Ces mesures ne concernent pas les ressortissants français désirant entrer et résider sur le territoire américain pour une durée de moins de 90 jours (voyages d’affaires, tourisme ou transit). Les Français, comme les voyageurs issus de plus de 35 pays (Allemagne, Italie, Grèce, Japon, Singapour…), doivent faire une demande via le Système électronique d’autorisation de voyage (ESTA). Le formulaire en ligne a beau contenir des demandes de renseignements liés « à la présence en ligne », ainsi qu’aux identifiants sur les « médias sociaux », la réponse du candidat reste jusqu’ici facultative.

Toutefois, tout ressortissant français désirant se rendre aux États-Unis pour une durée excédant 90 jours est tenu de soumettre une demande de visa et devra donc révéler ses différents comptes de réseaux sociaux.

Des ONG tirent la sonnette d’alarme

Ces mesures mises en place sous l’administration Trump, qui a fait du contrôle de l’immigration et de la sécurité du territoire américains ses priorités, sont vilipendées aux États-Unis par les ONG de défense de droits civiques et des libertés individuelles.

Notamment par la plus importante d’entre elles, l’American Civil Liberties Union (ACLU), qui dit craindre des restrictions à la liberté d’expression et des risques de discriminations. Elle estime que ces directives vont provoquer de l’autocensure en ligne, empêchant par exemple toute critique de la Maison Blanche ou de la politique étrangère américaine. Même crainte pour les contacts en ligne des candidats au visa, tels que leur famille, leurs amis, leurs connaissances et leurs collègues, qui pourraient très bien être des citoyens américains, censés être pourtant protégés par le très célèbre 1er amendement qui leur garantit constitutionnellement la liberté d’expression.
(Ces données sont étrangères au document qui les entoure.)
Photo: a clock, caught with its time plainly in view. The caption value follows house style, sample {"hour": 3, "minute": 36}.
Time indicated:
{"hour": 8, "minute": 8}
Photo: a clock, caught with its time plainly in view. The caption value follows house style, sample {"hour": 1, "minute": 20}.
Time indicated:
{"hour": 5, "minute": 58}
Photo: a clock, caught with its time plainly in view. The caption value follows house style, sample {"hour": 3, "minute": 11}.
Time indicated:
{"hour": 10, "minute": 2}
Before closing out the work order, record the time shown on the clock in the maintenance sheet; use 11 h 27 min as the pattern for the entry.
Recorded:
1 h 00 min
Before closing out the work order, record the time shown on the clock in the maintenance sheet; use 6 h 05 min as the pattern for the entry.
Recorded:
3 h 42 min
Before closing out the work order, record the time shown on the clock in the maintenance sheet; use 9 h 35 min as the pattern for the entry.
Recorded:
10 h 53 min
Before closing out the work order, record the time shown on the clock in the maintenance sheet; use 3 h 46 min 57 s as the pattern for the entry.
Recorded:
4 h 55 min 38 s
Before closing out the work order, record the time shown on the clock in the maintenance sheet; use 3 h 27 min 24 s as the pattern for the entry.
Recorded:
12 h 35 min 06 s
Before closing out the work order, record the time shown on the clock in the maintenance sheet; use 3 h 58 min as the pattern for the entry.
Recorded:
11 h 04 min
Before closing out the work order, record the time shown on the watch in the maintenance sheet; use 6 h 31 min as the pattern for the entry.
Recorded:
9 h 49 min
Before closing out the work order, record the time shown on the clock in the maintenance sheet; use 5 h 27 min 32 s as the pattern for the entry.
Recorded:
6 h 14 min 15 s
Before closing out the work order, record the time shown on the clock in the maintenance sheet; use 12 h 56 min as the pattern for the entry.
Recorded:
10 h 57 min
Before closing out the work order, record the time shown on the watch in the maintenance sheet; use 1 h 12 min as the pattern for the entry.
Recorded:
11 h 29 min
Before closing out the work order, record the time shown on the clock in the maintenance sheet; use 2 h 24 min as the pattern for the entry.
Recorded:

« Cela portera atteinte aux droits des immigrants et des citoyens américains en brimant la liberté d’expression et d’association, en particulier parce que les gens vont maintenant se demander si ce qu’ils disent en ligne sera mal interprété ou mal compris par un représentant du gouvernement, avait déclaré Hina Shamsi, responsable au sein de l’ONG, après avoir pris connaissance des nouvelles mesures. Nous sommes également préoccupés par la façon dont l’administration Trump définit l’expression vague et trop large ‘d’activités terroristes’, car il est intrinsèquement politique et peut être utilisé pour discriminer les immigrants qui n’ont rien fait de répréhensible. »

Une surveillance impulsée sous l’ère Obama

C’est sous l’administration Obama que les États-Unis avaient commencé à envisager de surveiller de plus près le comportement des demandeurs de visas sur les réseaux sociaux. Précisément après la fusillade de San Bernardino, perpétrée le 2 décembre 2015 en Californie, qui a fait 14 victimes et plus de 20 blessées.

À l’époque, un débat autour de l’usage des réseaux sociaux et de la récupération des données personnelles des deux terroristes qui avaient prêté allégeance à l’Organisation État islamique avait secoué le pays. Un article du New York Times a révélé quelques mois plus tard que l’administration avait lancé quatre projets pilotes visant à surveiller le comportement sur les réseaux sociaux de candidats à l’immigration vers les États-Unis.

En 2018, l’ACLU rappelait que des documents publiés par le Département de la Sécurité intérieure faisaient état d’inquiétudes sur l’efficacité d’un programme pilote destiné à la surveillance de l’activité sur les réseaux sociaux de demandeurs de visas, à cause de difficultés techniques et de problèmes de moyens rencontrés pour analyser les données, souvent écrites en langues étrangères.